Obviously, I’m being glib. It’s a preposterous suggestion. The truth is that this is how insurance works: we all pay, so that the some of us who require healthcare at any given time can access it. That is the purpose of insurance, to pay into a collective system that we can then draw on if we require it. This means some of us will pay in more than we take out, and some of us will take out far more than we put in. But that’s how insurance operates and how it always has. There’s a term for putting money into a system that only you can access, and only when you want to: it’s called a savings account.

Now, if you want to punish the fat because you truly believe that all fat people are necessarily and irredeemably ill at all times, even though I disagree with you, we should think about that proposition. Because ultimately, if that’s what you believe, you’re talking about punishing sick people for using health insurance for the purpose for which it is intended: to pay for medical treatment.

Let’s just mull that over for a minute here.

The money you pay into health insurance helps to pay for the healthcare of countless individuals whose life choices you may not agree with. You may help to pay for the HIV medication for someone who contracted the disease by having irresponsible sex. You may help to pay for chemotherapy for a person who developed throat cancer as a result of smoking cigarettes. You may dislike this; you may think these people are stupid for making mistakes that impacted their health. But you also probably realize that not everyone who engages in these behaviors will end up with these illnesses, just like not every fat person gets diabetes. It’s a roll of the dice. You still don’t get to say, “I don’t want my insurance premiums to pay for so-and-so’s healthcare because I disagree with their choices.”

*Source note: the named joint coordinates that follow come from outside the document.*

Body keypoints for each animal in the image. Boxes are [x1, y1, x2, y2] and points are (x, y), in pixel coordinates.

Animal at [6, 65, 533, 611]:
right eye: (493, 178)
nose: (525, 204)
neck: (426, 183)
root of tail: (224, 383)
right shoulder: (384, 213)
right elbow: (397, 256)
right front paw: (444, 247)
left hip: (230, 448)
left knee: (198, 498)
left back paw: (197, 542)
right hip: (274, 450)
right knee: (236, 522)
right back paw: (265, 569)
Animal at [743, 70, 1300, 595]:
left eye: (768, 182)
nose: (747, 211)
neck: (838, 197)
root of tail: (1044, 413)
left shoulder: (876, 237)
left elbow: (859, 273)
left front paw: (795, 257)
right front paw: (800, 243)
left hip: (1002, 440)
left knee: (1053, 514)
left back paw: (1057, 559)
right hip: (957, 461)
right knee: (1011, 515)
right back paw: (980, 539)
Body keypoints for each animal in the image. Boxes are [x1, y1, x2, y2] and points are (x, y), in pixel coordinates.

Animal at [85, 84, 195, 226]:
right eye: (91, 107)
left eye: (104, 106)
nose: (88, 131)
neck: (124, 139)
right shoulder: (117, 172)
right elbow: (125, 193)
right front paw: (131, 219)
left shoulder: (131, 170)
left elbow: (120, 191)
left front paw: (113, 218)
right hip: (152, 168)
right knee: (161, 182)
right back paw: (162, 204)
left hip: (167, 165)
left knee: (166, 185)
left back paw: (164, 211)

The trouble with focusing on personal responsibility in regards to health is the reality that not everyone who gets sick is personally responsible for it. Not even fat people. There are plenty of folks who maintain totally “unhealthy” lifestyles by current standards, smoking and drinking with gusto, cooking everything in lard, and still persisting into their eighties and nineties. And there are also a great many people who are obsessively meticulous about the things they eat, and the exercise they get, and the environment in which they live, yet who still wind up dying too young from some unthinkable accident or some unpredictable disease.

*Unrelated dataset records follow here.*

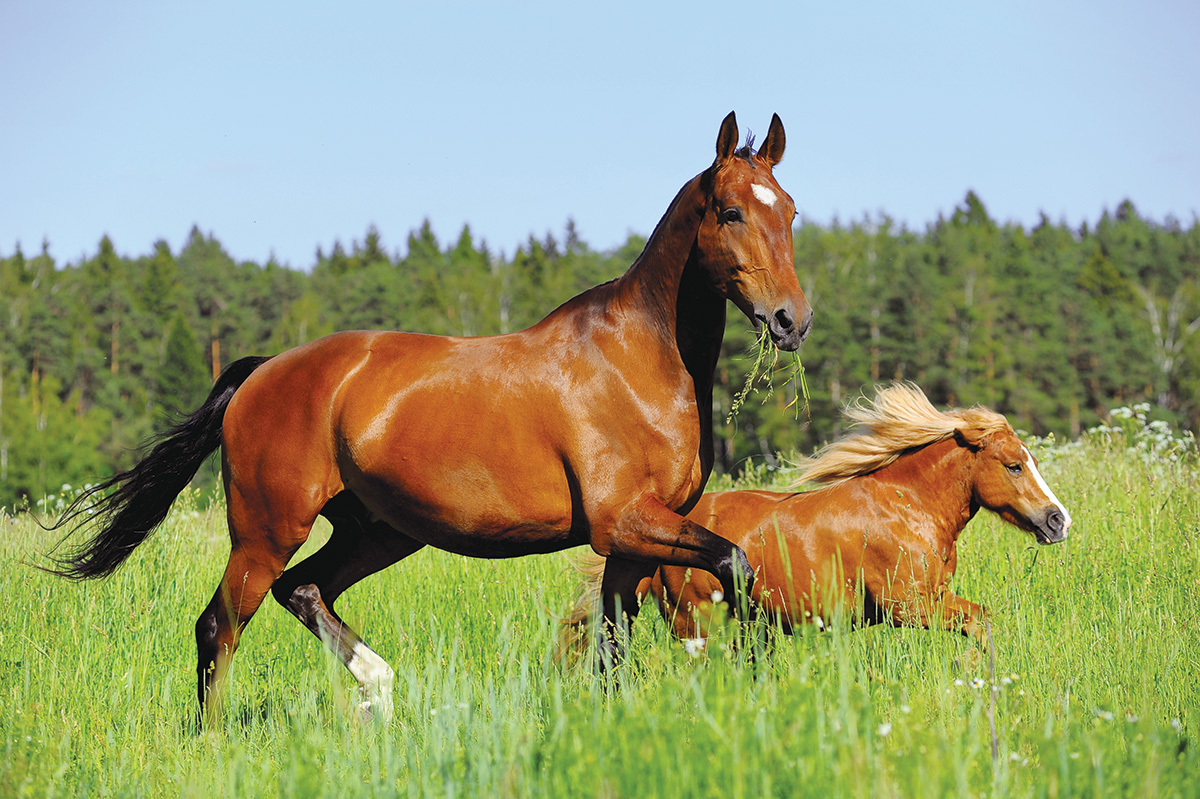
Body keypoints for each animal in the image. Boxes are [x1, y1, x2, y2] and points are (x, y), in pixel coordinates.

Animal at [51, 113, 811, 719]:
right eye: (731, 211)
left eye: (792, 212)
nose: (791, 320)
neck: (639, 361)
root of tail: (260, 374)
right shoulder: (622, 521)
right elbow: (735, 564)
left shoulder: (633, 541)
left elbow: (616, 644)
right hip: (266, 529)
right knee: (219, 626)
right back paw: (219, 740)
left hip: (377, 530)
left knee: (304, 590)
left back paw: (377, 689)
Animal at [566, 383, 1075, 647]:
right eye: (1013, 464)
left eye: (1030, 458)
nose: (1058, 521)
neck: (908, 508)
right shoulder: (909, 607)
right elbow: (978, 623)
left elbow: (983, 619)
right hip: (698, 625)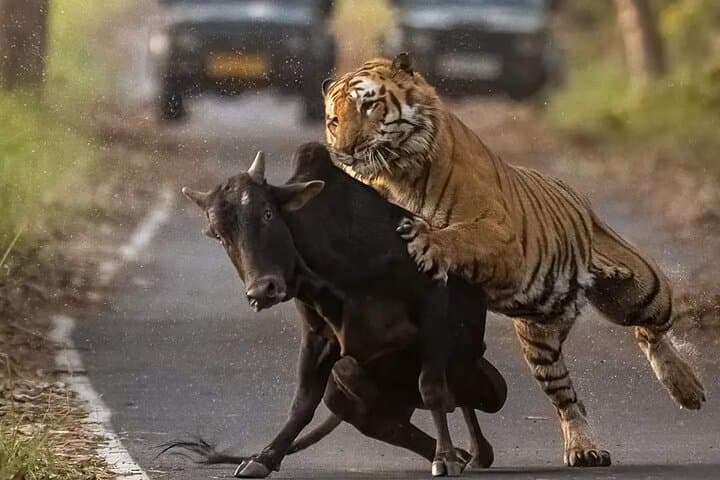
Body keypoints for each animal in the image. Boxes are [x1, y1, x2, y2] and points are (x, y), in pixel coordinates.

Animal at [322, 53, 706, 468]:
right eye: (334, 120)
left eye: (368, 106)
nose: (345, 151)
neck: (394, 175)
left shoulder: (503, 241)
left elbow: (458, 237)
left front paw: (426, 242)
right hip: (540, 339)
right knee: (569, 399)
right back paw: (583, 448)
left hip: (642, 290)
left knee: (651, 332)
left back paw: (688, 389)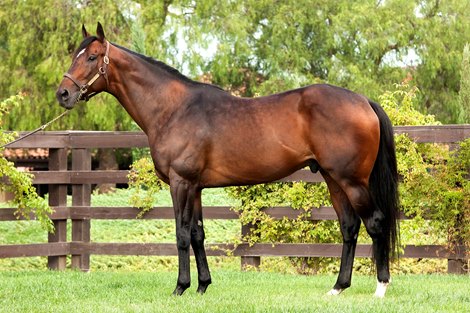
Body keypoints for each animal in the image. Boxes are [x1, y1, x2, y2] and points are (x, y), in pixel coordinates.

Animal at [57, 23, 398, 296]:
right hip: (333, 179)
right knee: (349, 227)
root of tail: (362, 100)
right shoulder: (195, 187)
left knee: (375, 223)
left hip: (352, 181)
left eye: (91, 57)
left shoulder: (181, 183)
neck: (173, 109)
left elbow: (182, 234)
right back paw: (338, 288)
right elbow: (198, 234)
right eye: (74, 54)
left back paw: (380, 288)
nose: (63, 94)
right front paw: (202, 286)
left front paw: (180, 287)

Should healthcare only be made available to the virtuous and conventionally-attractive among us? Or to people who aren’t poor and who can therefore afford such things as quality food and gym memberships? Would you argue that only people who are well-educated, or people who are Christian, or people who are able-bodied should get full insurance coverage? Should healthcare only be offered to people who have never failed to report a symptom that resulted in a late diagnosis of a treatable disease? Is healthcare only for people who get themselves screened for breast cancer or colon cancer or prostate cancer at the appropriate ages and as often as recommended?

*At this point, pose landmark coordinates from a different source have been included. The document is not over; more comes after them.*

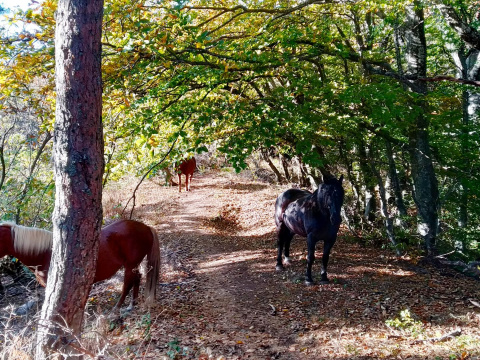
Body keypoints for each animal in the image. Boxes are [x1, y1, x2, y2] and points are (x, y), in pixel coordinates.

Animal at [0, 218, 161, 308]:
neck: (45, 253)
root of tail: (146, 228)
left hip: (130, 265)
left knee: (128, 283)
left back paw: (118, 308)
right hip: (134, 265)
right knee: (137, 279)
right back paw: (132, 304)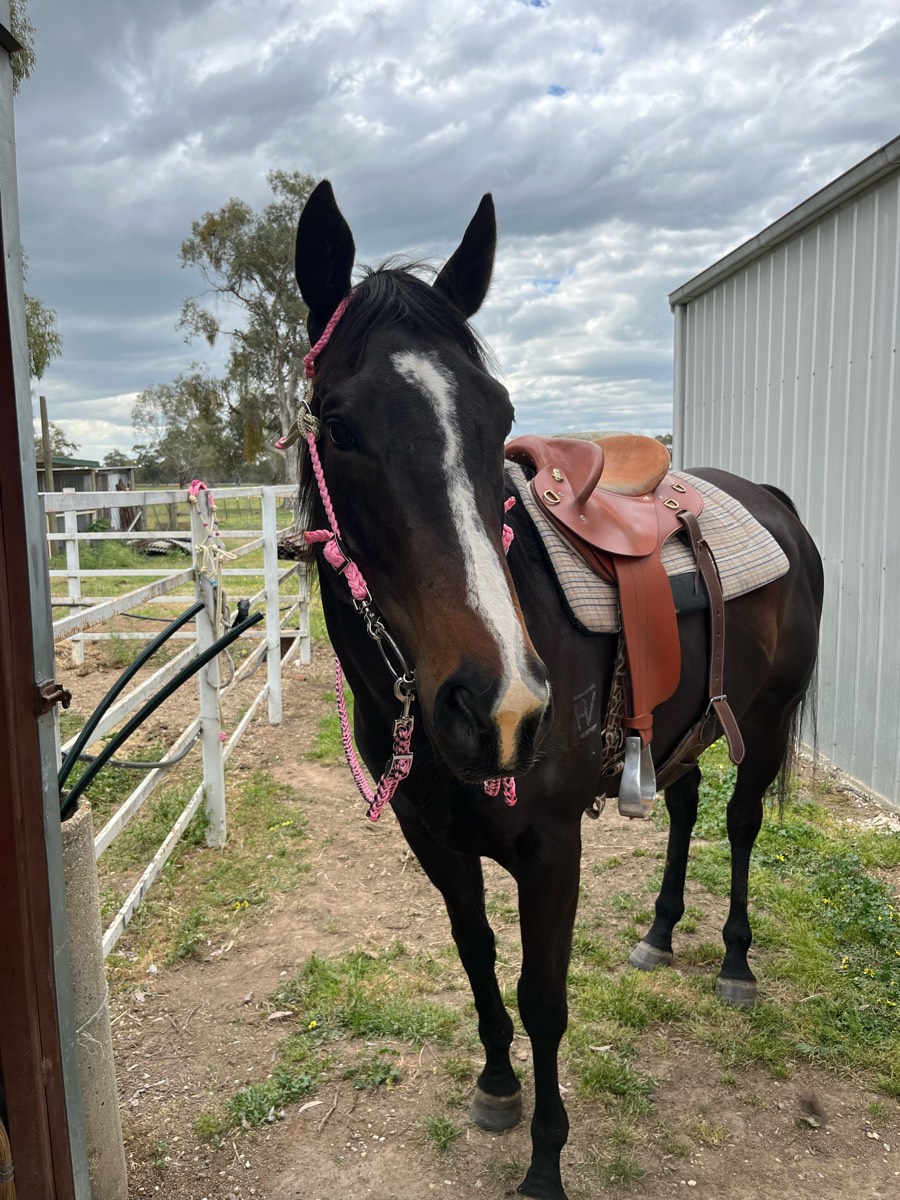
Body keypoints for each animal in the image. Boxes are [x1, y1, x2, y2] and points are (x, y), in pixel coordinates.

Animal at [290, 181, 824, 1200]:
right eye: (339, 426)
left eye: (498, 417)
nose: (500, 709)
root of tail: (776, 498)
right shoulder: (434, 843)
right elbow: (478, 958)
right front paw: (497, 1085)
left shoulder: (550, 850)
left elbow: (544, 999)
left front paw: (545, 1162)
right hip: (681, 729)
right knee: (687, 808)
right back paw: (660, 931)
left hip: (768, 720)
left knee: (740, 824)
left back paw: (734, 961)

Is healthcare only for the physically perfect and morally pure?

These questions are a natural extension of the suggestion to restrict the coverage and punish the millions of Americans who qualify as being under that questionable umbrella of “obesity”, for having no self control or discipline, because this argument’s proponents also tend to accept the fallacy that fatness is easily enough managed with a little motivation. And what the “charge fat people more!” comments really come down to, in plain English, is people expressing that they don’t want to pay for certain people’s healthcare because they just don’t like those people. But that’s not how the system works, and arguably it shouldn’t work that way, because that would set a precedent for anybody who didn’t want to contribute to the healthcare of a particular group of people (people who are gay, for example, or people who are legal immigrants, or people who have a history of drug or alcohol abuse, and so on) to make a case against it.

For all the protestations of “fairness” and “equity” on the part of those who feel cheated by fat people allegedly soaking up all the precious healthcare, that’s an awfully unjust way of thinking.